I know because I ask my kids that question all the time.
But more likely than not, no matter how sincerely you ask the question, the response, if any, doesn’t give you much room to connect and comfort your kid.
All you want to do is help your child and relieve them of their distress, so why won’t they just fill you in on the details and let you help?
You know they want your support and comfort, so why do they make it so hard?
Here’s the deal:
Your kids are NOT trying to be difficult.
Just like you and me, when your kids experience strong negative emotions, sometimes they just don’t want to talk about it.
It’s also important to remember that even at the best of times, young children lack the vocabulary to express their emotional state; how much more so when your child is feeling down.
It’s a good idea to lower your expectations of how much or how well they can express their feelings with words and rather keep in mind that your kids are more likely to show you what’s going in for them.
Don’t get me wrong, telling their story is a necessary part of recovery, but in order to retrieve the details, and begin piecing together their narrative, they need to achieve a calmer emotional state first.
That’s where we come in.
Just like adults, before they share their story they need to know that they will be heard and supported.
Instead of insisting that your child give you a detailed run down of the events that led up to his or her sour state, try to notice what they might be experiencing. Look at their body, language, facial expressions and the tone of their actions. Try to feel what they are feeling.
Though it’s tempting, try to hold off on any questions until you’ve tuned in to your kids state of mind.
After all when our kids are met with conflict the best way to let them know that they are not alone and help them make sense of it is to join them in their pain.

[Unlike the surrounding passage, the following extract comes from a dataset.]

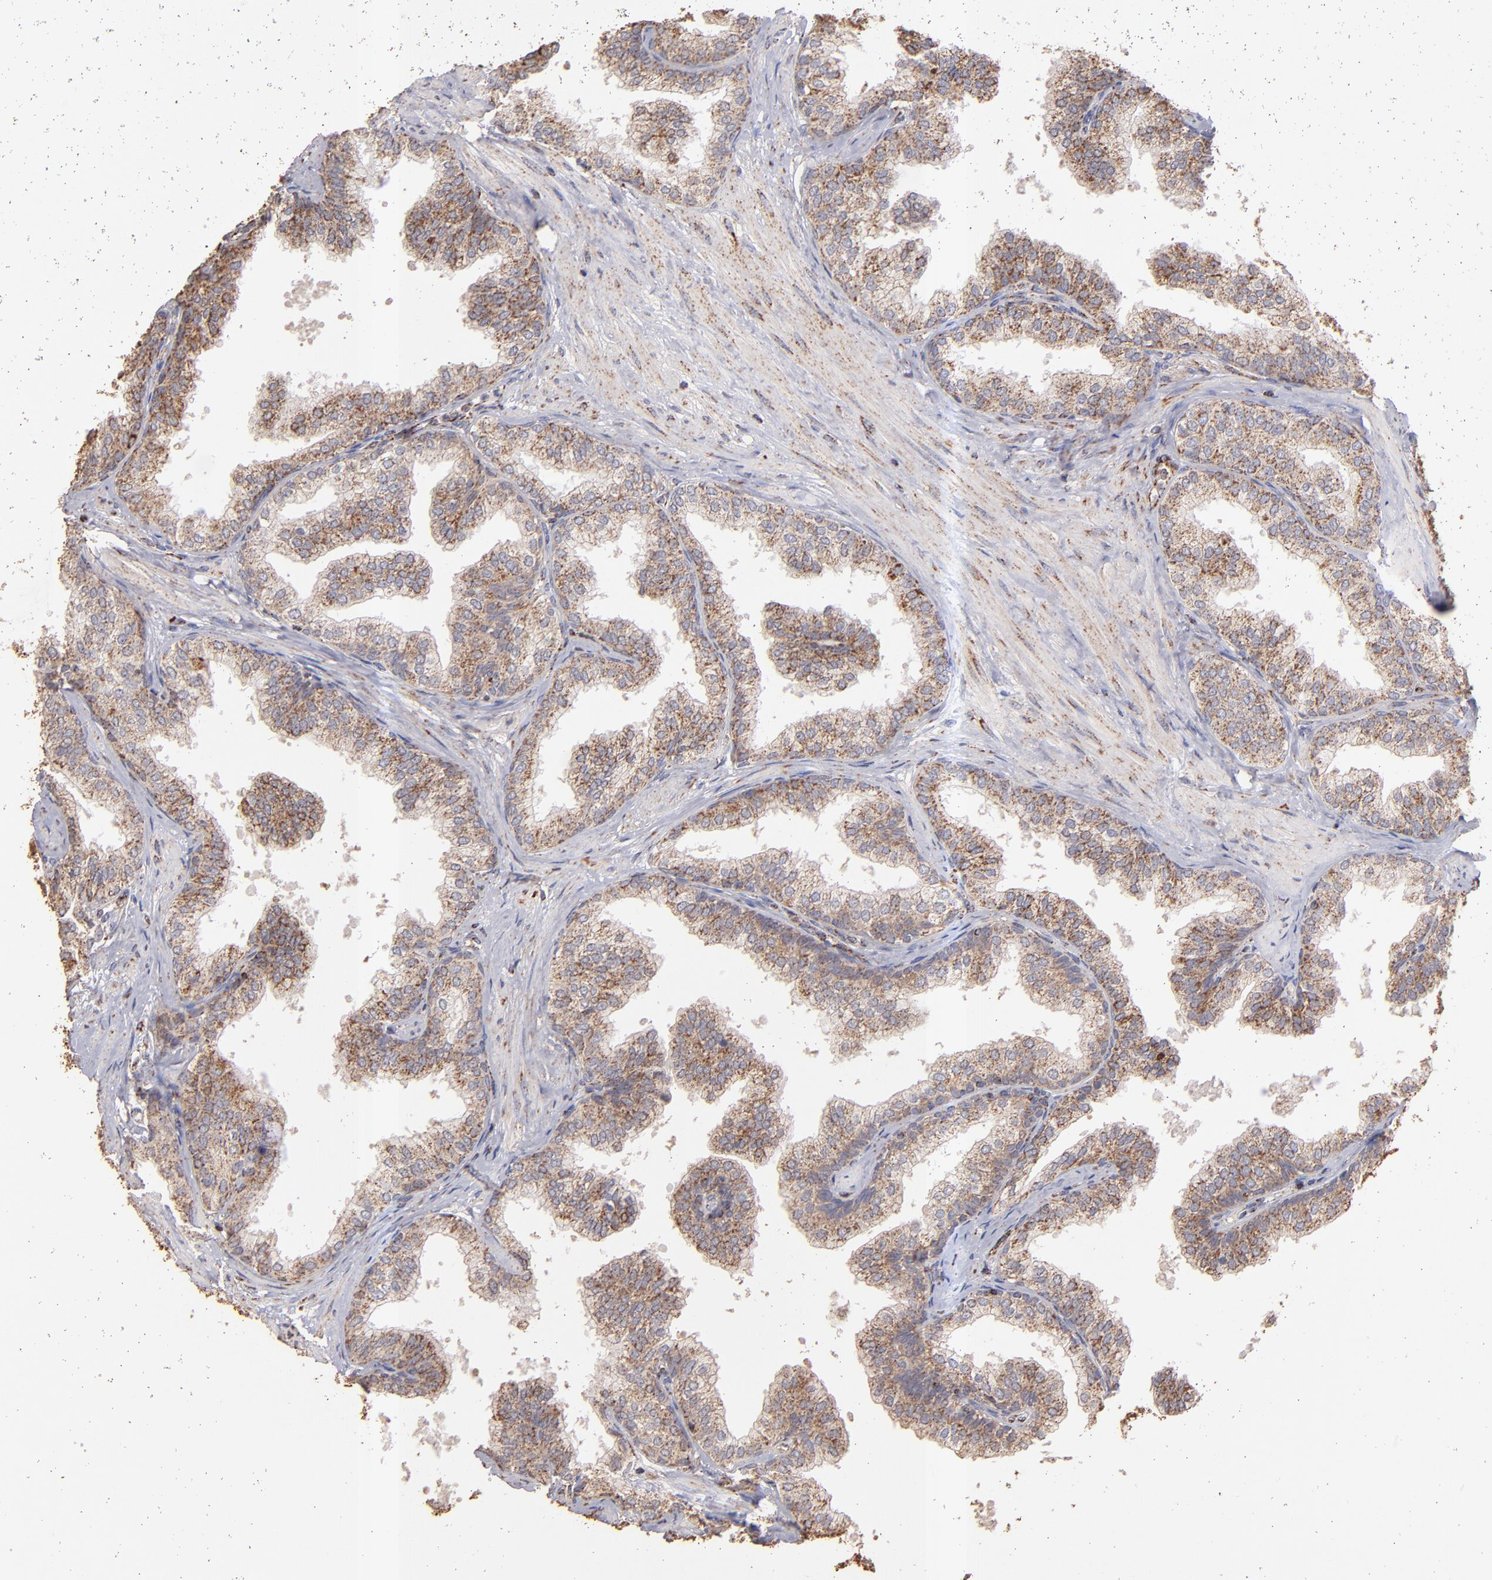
{"staining": {"intensity": "weak", "quantity": ">75%", "location": "cytoplasmic/membranous"}, "tissue": "prostate", "cell_type": "Glandular cells", "image_type": "normal", "snomed": [{"axis": "morphology", "description": "Normal tissue, NOS"}, {"axis": "topography", "description": "Prostate"}], "caption": "The immunohistochemical stain labels weak cytoplasmic/membranous expression in glandular cells of unremarkable prostate. The protein is shown in brown color, while the nuclei are stained blue.", "gene": "DLST", "patient": {"sex": "male", "age": 60}}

Once you’ve connected with their internal experience you can compassionately suggest what you think they might be gong through “Suzy really hurt your feelings” or “you wanted to go down the slide and Mommy said you had to climb down the ladder”. Or you could then ask “would you like to tell me what happened?”.
My guess is that, with time and practice, if you tune in to their emotional experience before investigating the cause of their mood, they will tell you before you even need to ask.
This is such an important point, Liba. Thanks so much for the reminder! Something I need to keep working on myself, that’s for sure.